Instructions for the task:
Starting at the line containing "Skip to navigation" and continuing through the last of the lines, swap "Deliverytime" for "Delivery time" and reproduce that stretch otherwise unchanged, leaving out the pictures.

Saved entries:
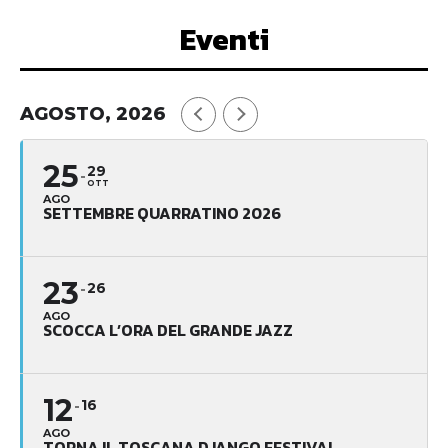
Eventi
AGOSTO, 2026
25
29
OTT
AGO
SETTEMBRE QUARRATINO 2026
23
26
AGO
SCOCCA L’ORA DEL GRANDE JAZZ
12
16
AGO
TORNA IL TOSCANA DJANGO FESTIVAL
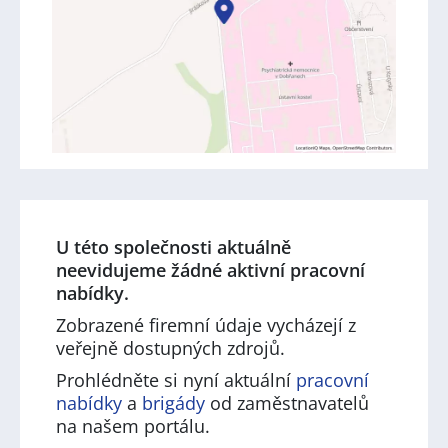
U této společnosti aktuálně
neevidujeme žádné aktivní pracovní
nabídky.
Zobrazené firemní údaje vycházejí z
veřejně dostupných zdrojů.
Prohlédněte si nyní aktuální
pracovní
nabídky
a
brigády
od zaměstnavatelů
na našem portálu.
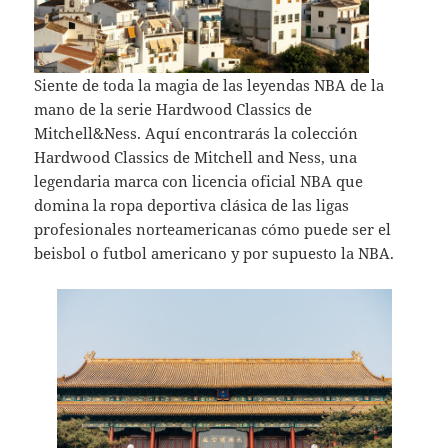
Siente de toda la magia de las leyendas NBA de la
mano de la serie Hardwood Classics de
Mitchell&Ness. Aquí encontrarás la colección
Hardwood Classics de Mitchell and Ness, una
legendaria marca con licencia oficial NBA que
domina la ropa deportiva clásica de las ligas
profesionales norteamericanas cómo puede ser el
beisbol o futbol americano y por supuesto la NBA.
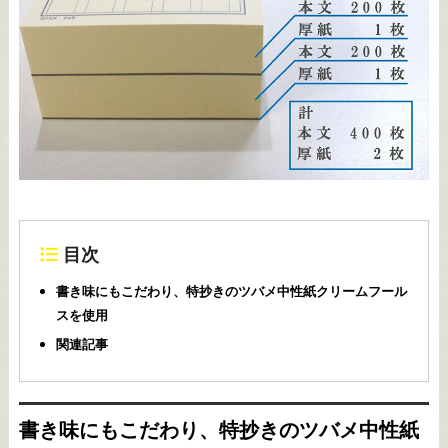
目次
書き味にもこだわり、特抄きのツバメ中性紙クリームフール
スを使用
関連記事
書き味にもこだわり、特抄きのツバメ中性紙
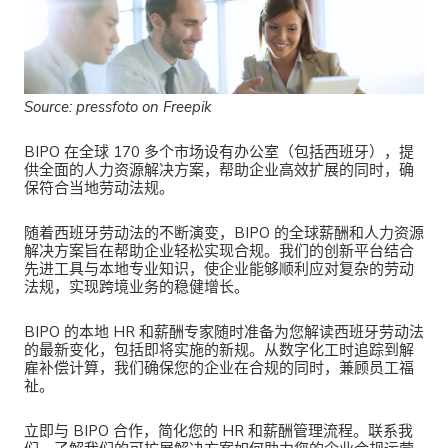
Source: pressfoto on Freepik
BIPO 在全球 170 多个市场设有办公室（包括西班牙），提
供全面的人力资源解决方案，帮助企业高效扩展的同时，确
保符合当地劳动法规。
随着西班牙劳动法的不断演变，BIPO 的全球薪酬和人力资源
解决方案旨在帮助企业轻松实现合规。我们的创新平台结合
先进工具与本地专业知识，使企业能够顺利应对复杂的劳动
法规，实现跨境业务的稳健增长。
BIPO 的本地 HR 和薪酬专家随时准备为您解读西班牙劳动法
的最新变化，包括即将实施的新规。从数字化工时追踪到解
雇补偿计算，我们确保您的企业在合规的同时，兼顾员工福
祉。
立即与 BIPO 合作，简化您的 HR 和薪酬管理流程。联系我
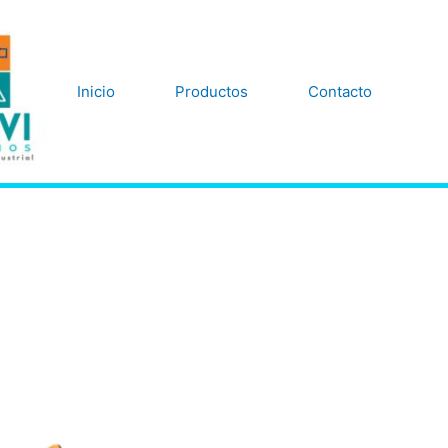
Inicio
Productos
Contacto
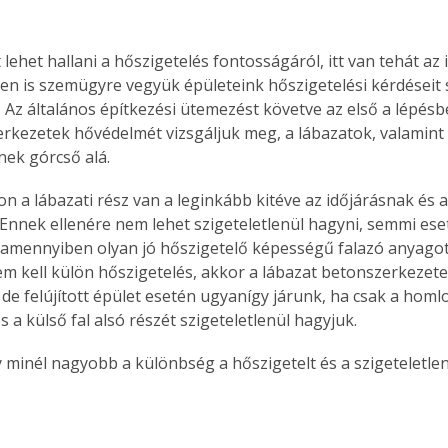
lehet hallani a hőszigetelés fontosságáról, itt van tehát az i
en is szemügyre vegyük épületeink hőszigetelési kérdéseit 
Az általános építkezési ütemezést követve az első a lépésben
erkezetek hővédelmét vizsgáljuk meg, a lábazatok, valamint 
nek górcső alá.
n a lábazati rész van a leginkább kitéve az időjárásnak és 
Ennek ellenére nem lehet szigeteletlenül hagyni, semmi ese
 amennyiben olyan jó hőszigetelő képességű falazó anyagot
m kell külön hőszigetelés, akkor a lábazat betonszerkezete
 de felújított épület esetén ugyanígy járunk, ha csak a homl
és a külső fal alsó részét szigeteletlenül hagyjuk.
y minél nagyobb a különbség a hőszigetelt és a szigeteletle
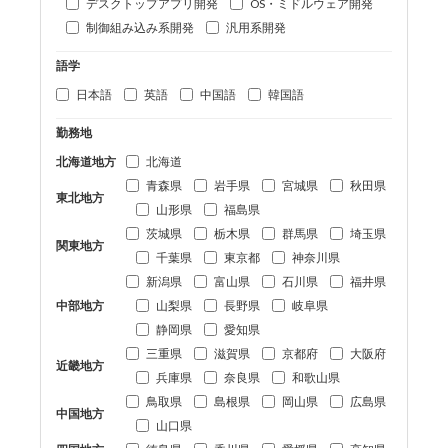
デスクトップアプリ開発
OS・ミドルウェア開発
制御組み込み系開発
汎用系開発
語学
日本語
英語
中国語
韓国語
勤務地
北海道地方
北海道
青森県
岩手県
宮城県
秋田県
東北地方
山形県
福島県
茨城県
栃木県
群馬県
埼玉県
関東地方
千葉県
東京都
神奈川県
新潟県
富山県
石川県
福井県
中部地方
山梨県
長野県
岐阜県
静岡県
愛知県
三重県
滋賀県
京都府
大阪府
近畿地方
兵庫県
奈良県
和歌山県
鳥取県
島根県
岡山県
広島県
中国地方
山口県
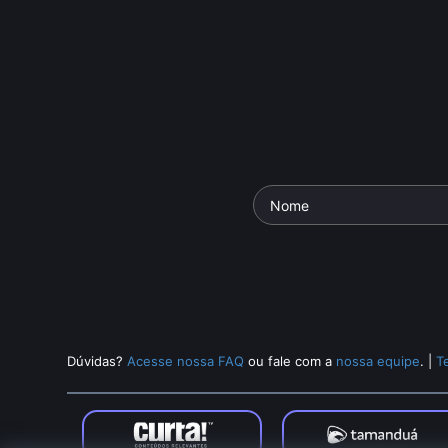
Dúvidas?
Acesse nossa FAQ
ou fale com a
nossa equipe
.
|
T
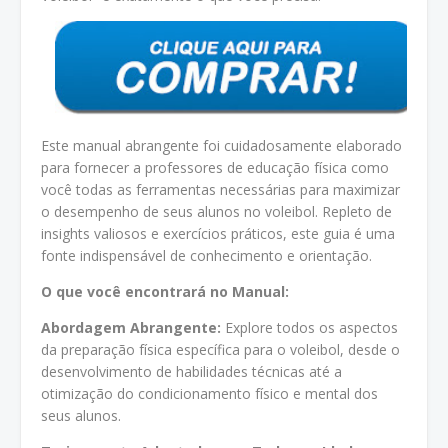
Este manual abrangente foi cuidadosamente elaborado
para fornecer a professores de educação física como
você todas as ferramentas necessárias para maximizar
o desempenho de seus alunos no voleibol. Repleto de
insights valiosos e exercícios práticos, este guia é uma
fonte indispensável de conhecimento e orientação.
O que você encontrará no Manual:
Abordagem Abrangente:
Explore todos os aspectos
da preparação física específica para o voleibol, desde o
desenvolvimento de habilidades técnicas até a
otimização do condicionamento físico e mental dos
seus alunos.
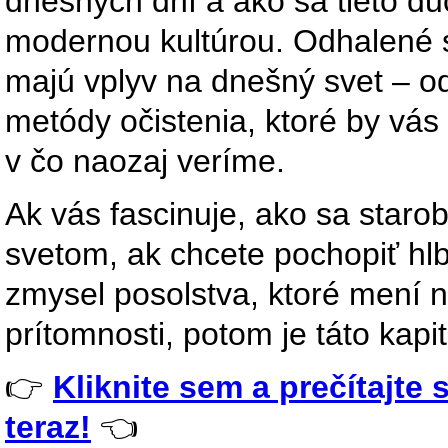
dnešných dní a ako sa tieto du
modernou kultúrou. Odhalené sú
majú vplyv na dnešný svet – o
metódy očistenia, ktoré by vás 
v čo naozaj veríme.
Ak vás fascinuje, ako sa staro
svetom, ak chcete pochopiť hl
zmysel posolstva, ktoré mení n
prítomnosti, potom je táto kapi
👉
Kliknite sem a prečítajte 
teraz!
👈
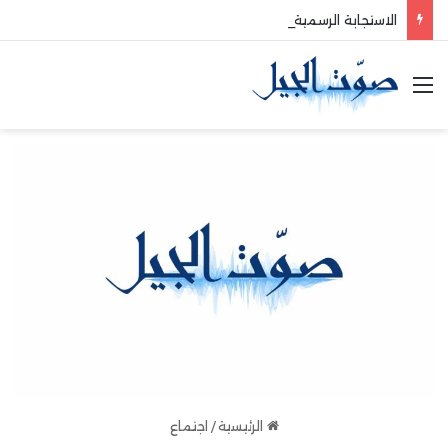
الاستجابة الرسمية لأزمة انهيار الأبنية في مدينة طرابلس
القائمة
الرئيسية
/
اجتماع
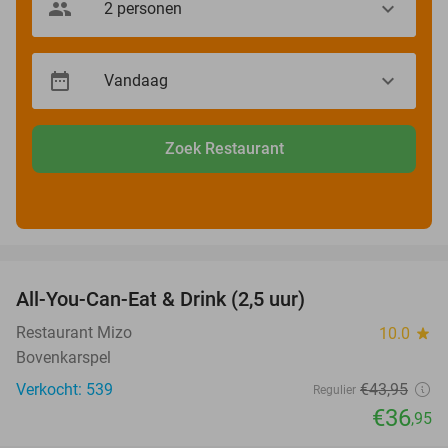
Zoek Restaurant
favorite_border
All-You-Can-Eat & Drink (2,5 uur)
16%
Restaurant Mizo
10.0
star
Bovenkarspel
Verkocht: 539
€43
,95
Regulier
€36
,95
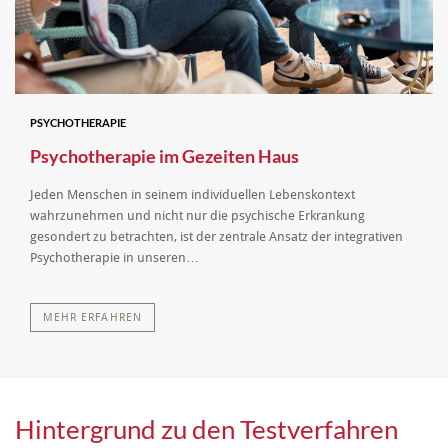
PSYCHOTHERAPIE
Psychotherapie im Gezeiten Haus
Jeden Menschen in seinem individuellen Lebenskontext
wahrzunehmen und nicht nur die psychische Erkrankung
gesondert zu betrachten, ist der zentrale Ansatz der integrativen
Psychotherapie in unseren…
MEHR ERFAHREN
Hintergrund zu den Testverfahren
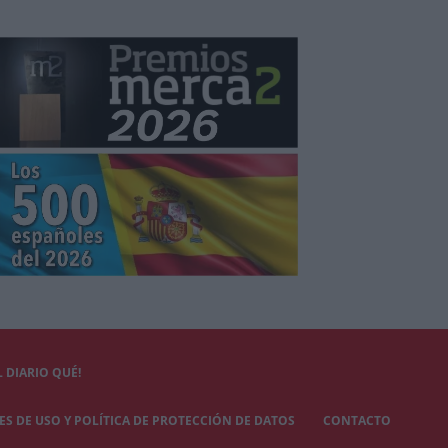
 DIARIO QUÉ!
S DE USO Y POLÍTICA DE PROTECCIÓN DE DATOS
CONTACTO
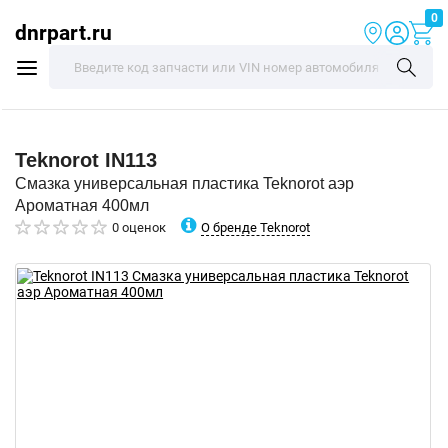
0
dnrpart.ru
Teknorot
IN113
Смазка универсальная пластика Teknorot аэр
Ароматная 400мл
О бренде Teknorot
0 оценок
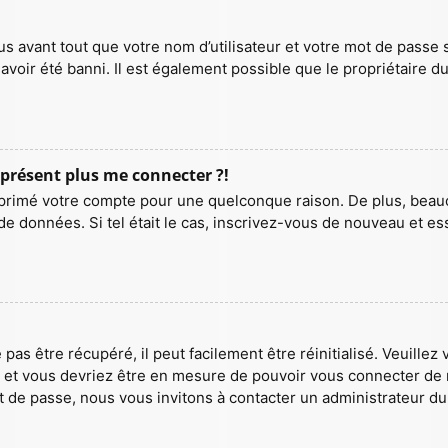
 avant tout que votre nom d’utilisateur et votre mot de passe so
voir été banni. Il est également possible que le propriétaire du 
à présent plus me connecter ?!
 supprimé votre compte pour une quelconque raison. De plus, be
ase de données. Si tel était le cas, inscrivez-vous de nouveau et
as être récupéré, il peut facilement être réinitialisé. Veuillez
ns et vous devriez être en mesure de pouvoir vous connecter d
t de passe, nous vous invitons à contacter un administrateur du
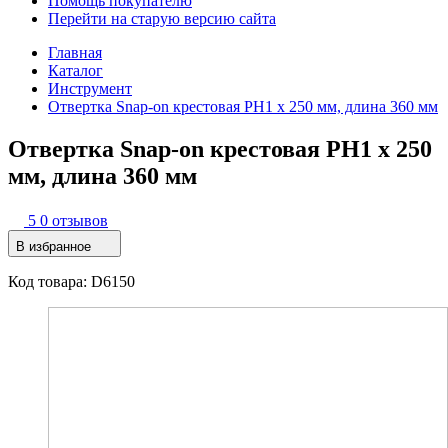
Помощь покупателю
Перейти на старую версию сайта
Главная
Каталог
Инструмент
Отвертка Snap-on крестовая PH1 х 250 мм, длина 360 мм
Отвертка Snap-on крестовая PH1 х 250
мм, длина 360 мм
5
0 отзывов
В избранное
Код товара: D6150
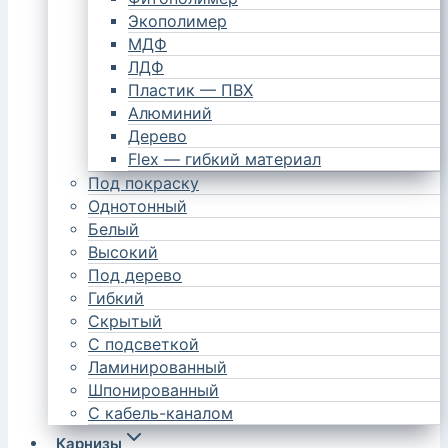
Экополимер
МДФ
ЛДФ
Пластик — ПВХ
Алюминий
Дерево
Flex — гибкий материал
Под покраску
Однотонный
Белый
Высокий
Под дерево
Гибкий
Скрытый
С подсветкой
Ламинированный
Шпонированный
С кабель-каналом
Карнизы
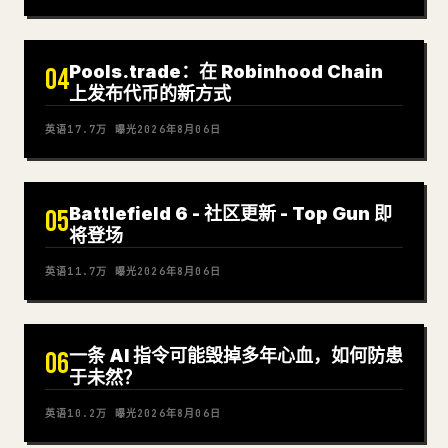
Pools.trade：在 Robinhood Chain
04
上发布代币的新方式
英语
17.7万
曝光
2026年8月06日
Battlefield 6 - 社区更新 - Top Gun 即
05
将登场
英语
11.7万
曝光
2026年8月06日
一条 AI 指令可能毁掉多年心血，如何防患
06
于未然？
英语
10.2万
曝光
2026年8月06日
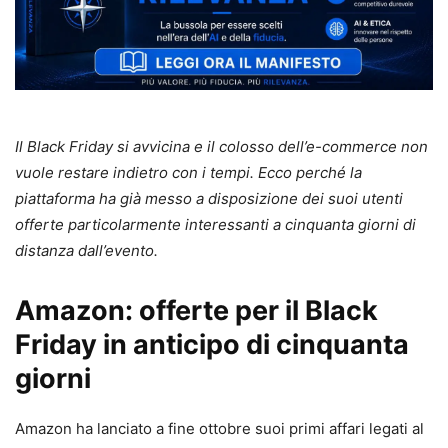
Il Black Friday si avvicina e il colosso dell’e-commerce non
vuole restare indietro con i tempi. Ecco perché la
piattaforma ha già messo a disposizione dei suoi utenti
offerte particolarmente interessanti a cinquanta giorni di
distanza dall’evento.
Amazon: offerte per il Black
Friday in anticipo di cinquanta
giorni
Amazon ha lanciato a fine ottobre suoi primi affari legati al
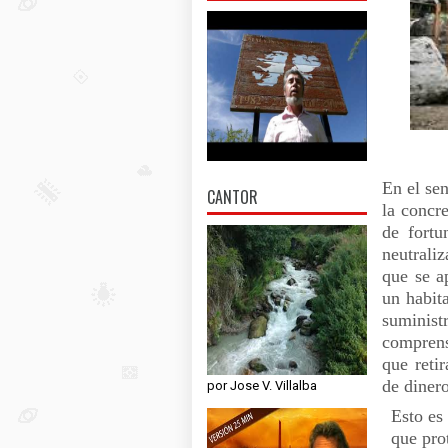
En el se
CANTOR
la concr
de fortu
neutraliz
que se ap
un habita
suminist
comprens
que reti
de diner
por Jose V. Villalba
Esto es
que pro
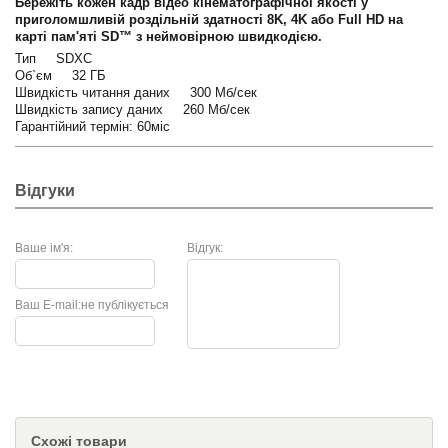
Бережіть кожен кадр відео кінематографічної якості у
приголомшливій роздільній здатності 8K, 4K або Full HD на
карті пам'яті SD™ з неймовірною швидкодією.
Тип SDXC
Об`єм 32 ГБ
Швидкість читання даних 300 Мб/сек
Швидкість запису даних 260 Мб/сек
Гарантійний термін: 60міс
Відгуки
Ваше ім'я:
Відгук:
Ваш E-mail:
не публікується
Схожі товари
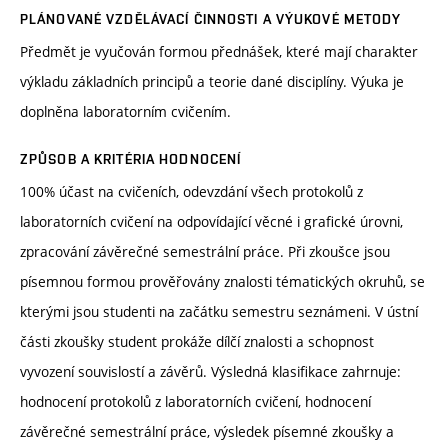
PLÁNOVANÉ VZDĚLÁVACÍ ČINNOSTI A VÝUKOVÉ METODY
Předmět je vyučován formou přednášek, které mají charakter
výkladu základních principů a teorie dané disciplíny. Výuka je
doplněna laboratorním cvičením.
ZPŮSOB A KRITÉRIA HODNOCENÍ
100% účast na cvičeních, odevzdání všech protokolů z
laboratorních cvičení na odpovídající věcné i grafické úrovni,
zpracování závěrečné semestrální práce. Při zkoušce jsou
písemnou formou prověřovány znalosti tématických okruhů, se
kterými jsou studenti na začátku semestru seznámeni. V ústní
části zkoušky student prokáže dílčí znalosti a schopnost
vyvození souvislostí a závěrů. Výsledná klasifikace zahrnuje:
hodnocení protokolů z laboratorních cvičení, hodnocení
závěrečné semestrální práce, výsledek písemné zkoušky a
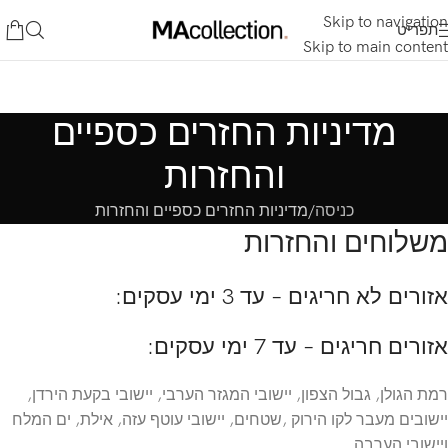
Skip to navigation
תפריט
Skip to main content
מדיניות החזרים כספיים
והחזרות
כניסה
מדיניות החזרים כספיים והחזרות
משלוחים והחזרות
אזורים לא חריגים – עד 3 ימי עסקים:
אזורים חריגים – עד 7 ימי עסקים:
רמת הגולן, גבול הצפון, יישובי המגזר הערבי, יישובי בקעת הירדן,
יישובים מעבר לקו הירוק ,שטחים, יישובי עוטף עזה, אילת, ים המלח
ויישובי הערבה.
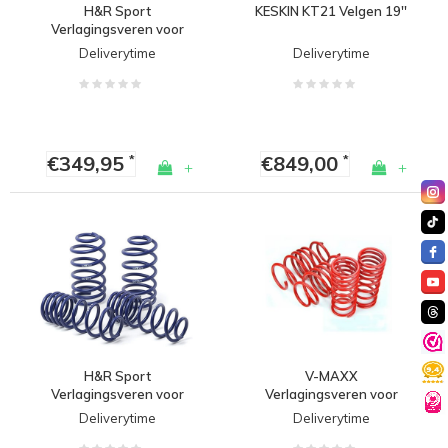
H&R Sport
KESKIN KT21 Velgen 19''
Verlagingsveren voor
Volkswagen Golf 7 R
Deliverytime
Deliverytime
€349,95
€849,00
*
*
+
+
H&R Sport
V-MAXX
Verlagingsveren voor
Verlagingsveren voor
Volkswagen Golf 7 GTE
Volkswagen Golf 7 GTE
Deliverytime
Deliverytime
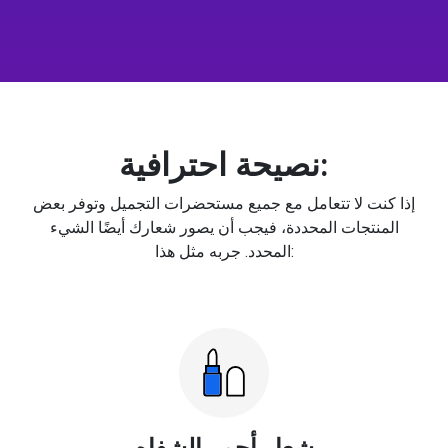
نصيحة احترافية:
إذا كنت لا تتعامل مع جميع مستحضرات التجميل وتوفر بعض
المنتجات المحددة، فيجب أن يصور شعارك أيضًا الشيء
المحدد. جربه مثل هذا:
شعار أحمر الشفاه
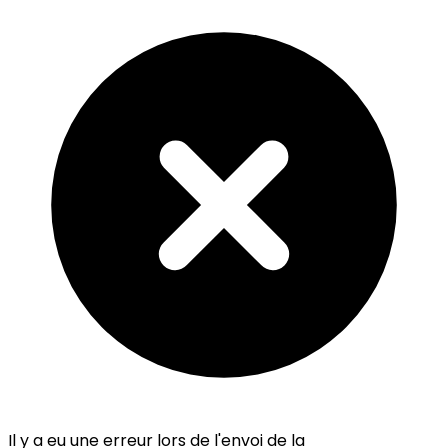
Il y a eu une erreur lors de l'envoi de la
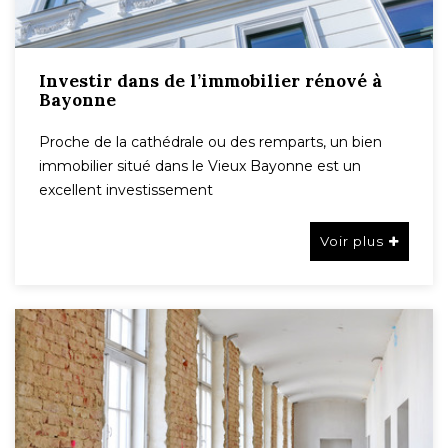
Investir dans de l’immobilier rénové à
Bayonne
Proche de la cathédrale ou des remparts, un bien
immobilier situé dans le Vieux Bayonne est un
excellent investissement
Voir plus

Response:
Skip to navigation
תפריט
Skip to main content
מדיניות החזרים כספיים
והחזרות
כניסה
מדיניות החזרים כספיים והחזרות
משלוחים והחזרות
אזורים לא חריגים – עד 3 ימי עסקים:
אזורים חריגים – עד 7 ימי עסקים:
רמת הגולן, גבול הצפון, יישובי המגזר הערבי, יישובי בקעת הירדן,
יישובים מעבר לקו הירוק ,שטחים, יישובי עוטף עזה, אילת, ים המלח
ויישובי הערבה.
H&R Sport
KESKIN KT21 Velgen 19''
Verlagingsveren voor
Volkswagen Golf 7 R
Delivery time
Delivery time
€349,95
€849,00
*
*
+
+
H&R Sport
V-MAXX
Verlagingsveren voor
Verlagingsveren voor
Volkswagen Golf 7 GTE
Volkswagen Golf 7 GTE
Delivery time
Delivery time
نصيحة احترافية:
إذا كنت لا تتعامل مع جميع مستحضرات التجميل وتوفر بعض
المنتجات المحددة، فيجب أن يصور شعارك أيضًا الشيء
المحدد. جربه مثل هذا:
شعار أحمر الشفاه
Il y a eu une erreur lors de l'envoi de la
Investir dans de l’immobilier rénové à
Bayonne
Proche de la cathédrale ou des remparts, un bien
immobilier situé dans le Vieux Bayonne est un
excellent investissement
Voir plus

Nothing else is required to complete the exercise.